CJ interrupted. “But why was that book behind the wall on the shelf?”

“The walls were built before I had a chance to clear everything from the shelves. I suppose some things were left behind the walls. I remember now that I came back from a trip after my father died, and everything had been covered up by the new walls.”

As they thought about that, the trio watched a crow swooping to a precipice below them, picking at the remains of some unfortunate animal.

Eloise continued, “The Torrios were aware of my father's confusing will. In fact, all of New York City knew about it. It was like a pirate treasure hunt for a while, but nothing ever showed up. In time, everyone seemed to have forgotten it, except Joe Torrio and me.”

“And now us,” said Brid.

“Yes, and now the Smithforks,” said Eloise. “I do know
that Torrio would frequently go into your apartment and the Williamsons'. The two of them are connected by our old silver room, a thin hallway that opens onto a staircase.”

“Wait a minute,” interrupted CJ. “Is the access from our apartment in a large closet, like in Patrick's room?”

“Yes, just push on one side of the closet where you see a seam,” Eloise said matter-of-factly. “It opens to a narrow hallway.”

“We finally know who our visitor is!” said Brid. “And I thought he was a ghost.”

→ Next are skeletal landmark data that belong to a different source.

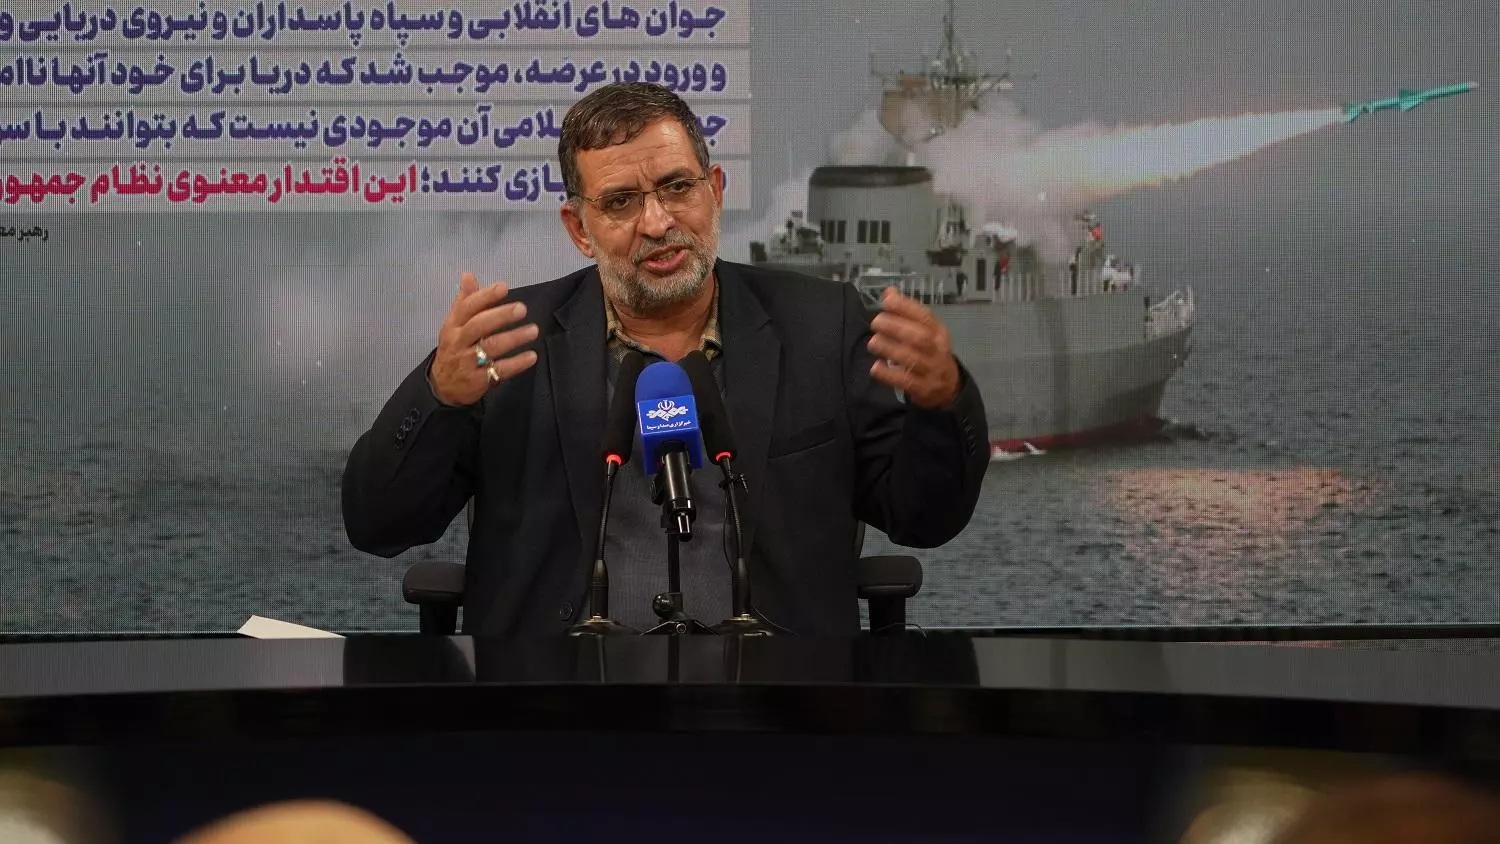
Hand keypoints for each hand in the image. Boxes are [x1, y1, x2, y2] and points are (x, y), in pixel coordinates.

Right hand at [429, 272, 538, 406]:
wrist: (443, 386)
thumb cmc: (454, 349)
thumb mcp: (454, 325)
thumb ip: (464, 301)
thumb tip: (468, 275)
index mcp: (453, 325)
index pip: (467, 307)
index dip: (485, 296)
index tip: (503, 287)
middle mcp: (459, 342)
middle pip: (479, 325)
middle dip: (501, 316)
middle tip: (522, 309)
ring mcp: (468, 362)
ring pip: (491, 347)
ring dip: (514, 338)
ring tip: (533, 330)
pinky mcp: (478, 380)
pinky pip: (499, 370)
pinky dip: (517, 363)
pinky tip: (531, 356)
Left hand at [867, 286, 959, 409]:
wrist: (948, 388)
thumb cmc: (930, 354)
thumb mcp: (925, 332)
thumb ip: (907, 314)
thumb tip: (889, 292)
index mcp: (938, 332)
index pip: (925, 316)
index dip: (905, 307)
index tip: (886, 300)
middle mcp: (937, 349)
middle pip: (920, 336)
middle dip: (896, 327)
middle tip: (876, 322)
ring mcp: (931, 370)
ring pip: (913, 358)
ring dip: (890, 348)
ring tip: (873, 342)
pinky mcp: (922, 388)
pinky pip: (906, 381)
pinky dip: (889, 374)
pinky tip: (875, 367)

“Yes, you may wish to nail that shut,” said Eloise. “He does like to snoop around, old Torrio. He may look scary, but really, he's just annoying. He keeps telling me that there is something of the treasure left for him, too, and he needs to find it. He's never held a job, you know. He says his father and grandfather left him enough money that he can afford to be a ne'er-do-well.”

“A what?” Brid asked.

“An idle, worthless person,” said CJ.

“But Eloise,” said Brid, “even if he found the treasure, he wouldn't own it, would he?”

“That is unclear. My father meant for me and Julian to inherit it, but Julian has either passed away or disappeared, and that letter you retrieved from the New York Public Library said only ‘hopefully Eloise,' meaning it was all right if someone else found it.”

“Oh, no, it didn't mean that. It couldn't have,” said CJ, even though, before he met Eloise, that was exactly what he thought it meant.

“You have no idea of the value of my father's estate,” Eloise continued.

“It's a lot, right?” CJ said.

“Like twenty thousand dollars?” Brid asked.

Eloise smiled. “Times have changed, and these were one-of-a-kind objects: real treasure from another era. I once made a list of what I knew to be hidden. I took it to an art appraiser; he told me the low bid on such items would be several hundred million dollars.”

The Smithforks gasped. Brid had thought she might be looking for a few rare books and maybe a valuable tea set and some coins, but nothing like what Miss Post described. As the sky over Central Park darkened, everything around her seemed uneasy and sinister.

“Children, after all these years and so many false starts, it is hard for me to be truly excited. I don't want to raise your hopes or mine. But I will say how much I enjoy having someone to talk to about this, someone I can trust.”